Avec seulement quatre collections à son actif pour la maison, Matthieu Blazy redonne à Chanel sa place de joyau des collections parisiennes. Plus que tout, il a créé un engouement autour de la marque, comme le prouve la frénésie de shopping qui a suivi la semaine dernière lors de l'arrivée de sa première collection en magasin. (Certains rédacteurs que je connais ont sauté des défilés pour passer près de trois heures à Paris dans l'espoir de s'assurer une seule paire de chaussures.) Cette saison, Blazy a organisé son défilé autour de grues luminescentes pointant vers une maison en rénovation. Sur le podium, il a extrapolé la renommée originale de Chanel, le tailleur-jupe en tweed, en le rendant encore plus ample et plus langoureux. Il a encore plus détendu la silhouette, abaissant la taille sous le bassin, et a ainsi proposé une collection moins axée sur le sexe et le pouvoir que sur le confort et le style, qui se révèlent indéniablement sexy.

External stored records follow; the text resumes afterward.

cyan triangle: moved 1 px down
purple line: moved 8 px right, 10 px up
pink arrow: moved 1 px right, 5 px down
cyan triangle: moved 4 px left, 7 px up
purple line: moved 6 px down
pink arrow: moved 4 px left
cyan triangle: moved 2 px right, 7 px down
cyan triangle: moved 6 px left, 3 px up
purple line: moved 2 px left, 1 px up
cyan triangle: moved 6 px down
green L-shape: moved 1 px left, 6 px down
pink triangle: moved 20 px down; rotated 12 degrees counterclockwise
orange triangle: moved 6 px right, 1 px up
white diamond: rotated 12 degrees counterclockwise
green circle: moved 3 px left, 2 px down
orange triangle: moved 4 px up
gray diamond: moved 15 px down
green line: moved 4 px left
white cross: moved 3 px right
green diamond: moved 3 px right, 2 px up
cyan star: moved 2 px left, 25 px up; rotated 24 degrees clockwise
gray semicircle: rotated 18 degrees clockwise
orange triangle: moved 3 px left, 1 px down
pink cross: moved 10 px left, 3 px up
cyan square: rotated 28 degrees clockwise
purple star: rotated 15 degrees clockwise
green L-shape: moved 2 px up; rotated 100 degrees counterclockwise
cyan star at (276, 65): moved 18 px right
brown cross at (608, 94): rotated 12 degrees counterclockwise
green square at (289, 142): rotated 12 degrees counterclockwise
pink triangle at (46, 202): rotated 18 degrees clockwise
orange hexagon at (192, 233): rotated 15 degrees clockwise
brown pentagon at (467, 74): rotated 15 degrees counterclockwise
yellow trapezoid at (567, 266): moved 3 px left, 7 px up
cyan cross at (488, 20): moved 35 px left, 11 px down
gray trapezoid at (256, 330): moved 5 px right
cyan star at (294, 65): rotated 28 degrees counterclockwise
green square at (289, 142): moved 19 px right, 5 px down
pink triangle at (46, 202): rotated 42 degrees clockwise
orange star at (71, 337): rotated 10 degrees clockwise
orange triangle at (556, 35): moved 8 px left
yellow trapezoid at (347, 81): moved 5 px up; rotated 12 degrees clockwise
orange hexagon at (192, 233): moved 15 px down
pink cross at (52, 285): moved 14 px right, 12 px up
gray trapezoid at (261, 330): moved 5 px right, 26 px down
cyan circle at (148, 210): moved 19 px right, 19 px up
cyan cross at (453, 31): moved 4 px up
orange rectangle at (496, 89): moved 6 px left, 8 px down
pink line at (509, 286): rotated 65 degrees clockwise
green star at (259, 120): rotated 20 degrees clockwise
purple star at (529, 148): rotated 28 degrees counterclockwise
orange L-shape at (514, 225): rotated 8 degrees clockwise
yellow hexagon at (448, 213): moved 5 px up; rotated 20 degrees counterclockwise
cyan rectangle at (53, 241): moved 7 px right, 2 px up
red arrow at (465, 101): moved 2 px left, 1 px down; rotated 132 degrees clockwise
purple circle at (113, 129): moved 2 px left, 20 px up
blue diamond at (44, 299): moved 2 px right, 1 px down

Tout le monde a quelque chose à dire sur le sexe ces jours-ci, que ce soit Robyn avec son nouvel album, Sexistentielou Demna et son nouveau Gucci, qui semblait considérer le sexe comme quelque chose que l'on voit plutôt que quelque chose que l'on peut expérimenter – une idée profondément postmoderne, en fait. Mais à Paris, les créateurs semblaient moins s'intéresser au présent et à l'avenir du sexe qu'à ses itérations passées. Plus simple, plus direct. C'est peut-être la raison pour laquelle l'un des spectacles les plus stylés et les plus percutants de la saison a été celui de Haider Ackermann chez Tom Ford, qui dépeint l'art analogique du flirt de rue et de la drague et étanche ainsi une soif de réalité d'antan – une soif qui remonte plus loin que 2016 : pas d'écrans, pas d'intermédiaires numériques, pas de complications. C'est peut-être ce que nous recherchons tous en réalité, un monde qui a été effacé par nos propres empreintes numériques et le fait que notre désir aujourd'hui est d'être vu plutôt que d'être ressenti.